Wed, December 31, 2003
Medic proves his mettle
TUMWATER -- A South Sound soldier was reunited with his family this week, more than six months after his actions during an intense firefight in Iraq earned him a military medal. Spc. Dante Cammarata, 22, a medic for a scout platoon from the 1st Battalion, 63rd Armor Regiment, treated a soldier who was shot during an ambush outside Kirkuk in May as bullets ricocheted feet away.
Cammarata, who earned a GED from Black Hills High School in July 2000, is on military leave. He arrived home Monday and will return to his base in Germany in early January.
He's unsure whether he'll be sent back into Iraq.
He now holds more than the Bronze Star Medal with a "V" for valor. The military gave him a career direction, responsibility and self- confidence, he said.
His mother, Dawn Stone, said her son is more disciplined than when he enlisted more than three years ago.
"He grew up," she said. "He went out and grew up really quick."
Cammarata and 300 other regiment soldiers landed in Iraq on April 18. They were there to support the 173rd Airborne Brigade, which parachuted in to open the northern front at the start of the U.S.-led invasion of Iraq.
The soldiers spent the first month conducting raids to find Baathist sympathizers in a portion of Kirkuk dubbed Delta 19.
Cammarata participated in the raids and was responsible for treating any wounds. But his platoon didn't have a single combat injury during the 100 or so raids during a two-month span, he said.
In addition to potential insurgents, the raids netted a stockpile of seized weapons, Cammarata said.
"We found a lot of heavy weapons," he said Tuesday during an interview from the home of his mother and stepfather in Tumwater. "We found rocket- propelled grenades.
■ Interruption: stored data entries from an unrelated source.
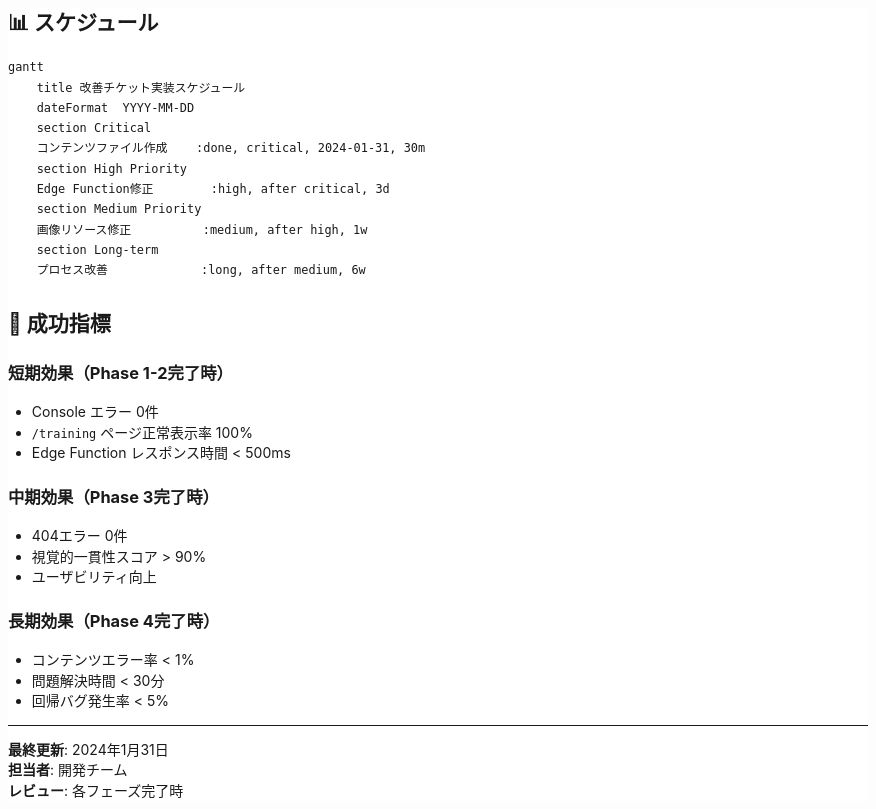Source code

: 
## 📊 スケジュール

```mermaid
gantt
    title 改善チケット実装スケジュール
    dateFormat  YYYY-MM-DD
    section Critical
    コンテンツファイル作成    :done, critical, 2024-01-31, 30m
    section High Priority  
    Edge Function修正        :high, after critical, 3d
    section Medium Priority
    画像リソース修正          :medium, after high, 1w
    section Long-term
    プロセス改善             :long, after medium, 6w
```

## 🎯 成功指標

### 短期効果（Phase 1-2完了時）
- Console エラー 0件
- `/training` ページ正常表示率 100%
- Edge Function レスポンス時間 < 500ms

### 中期効果（Phase 3完了時）
- 404エラー 0件
- 視覚的一貫性スコア > 90%
- ユーザビリティ向上

### 長期効果（Phase 4完了時）
- コンテンツエラー率 < 1%
- 問題解決時間 < 30分
- 回帰バグ発生率 < 5%

---

**最終更新**: 2024年1月31日  
**担当者**: 開発チーム  
**レビュー**: 各フェーズ完了時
Pretty much, you name it, they had it."
On the evening of May 18, the unit was moving in to assist in the sweep of the nearby town of Al Hawija, a known hotbed of Iraqi resistance forces.
"Consistently, since we've gotten there, this is the place where driving down to Tikrit, people would always get attacked," he said. "When we would run patrols through Al Hawija, we were constantly finding resistance."
Cammarata's scout platoon easily pulled 20 kilometers ahead of the main force on the way to a rendezvous point. It stopped outside the town to listen for activity, but then had to stop and search cars leaving and entering town.
The soldiers found a weapons cache in one vehicle and detained the motorists.
Gunfire on convoy
Later, after making similar arrests, they noticed a passenger in a white pickup who had his hand on the roof and, they later determined, was reaching for a weapon. They told the passenger to put his hands up and the platoon's captain fired a warning shot.
Gunfire erupted from a nearby mosque and compound of buildings.
Spc. Billy Barnes was shot in the abdomen while manning a .50-caliber machine gun atop one of the scout platoon's seven Humvees. Barnes crawled on the ground to the front of the Humvee and called for help.
Cammarata was 10 meters from Barnes and returning fire near the group of detainees. Fully exposed to enemy fire, Cammarata rushed to stabilize the injured soldier as bullets ricocheted around him.
Cammarata reverted to the procedures he'd learned in training. He tore off Barnes' body armor, opened his shirt and began assessing and bandaging the wound.
"It helped a lot that I had my back turned to it because it's a little bit easier to zone out what's going on and work on what you're doing," he said.
Cammarata and Williamson then dragged Barnes behind the Humvee, and the medic, wearing body armor, used his body to shield Barnes.
Cammarata chatted with the wounded soldier as he shielded him and put pressure on the wound. It allowed him to gauge Barnes' condition and calm him.
"I can't believe this is happening right now," Cammarata recalled Barnes saying at one point.
"Yeah, this is wild," the medic replied.
Williamson and Cammarata eventually got Barnes aboard an armor-tracked vehicle that took the wounded soldier to a location where a medical evacuation helicopter could pick him up.
The 45-minute battle ended with the arrival of the main force and Air Force A-10 Warthog attack aircraft.
Back at home, with the medal sitting nearby, Cammarata said he hopes his friends in Iraq receive recognition for their contribution to the war effort.
His own didn't stop with the pinning ceremony.
Cammarata attended the wedding of an older cousin in New York before flying to Washington.
During the reception, his cousin paid tribute to Cammarata's service to the country as those in attendance looked on. Afterward, many came up to thank him for the job he's doing.
"It makes it worth it to come back and see all the support you have here in the states," he said.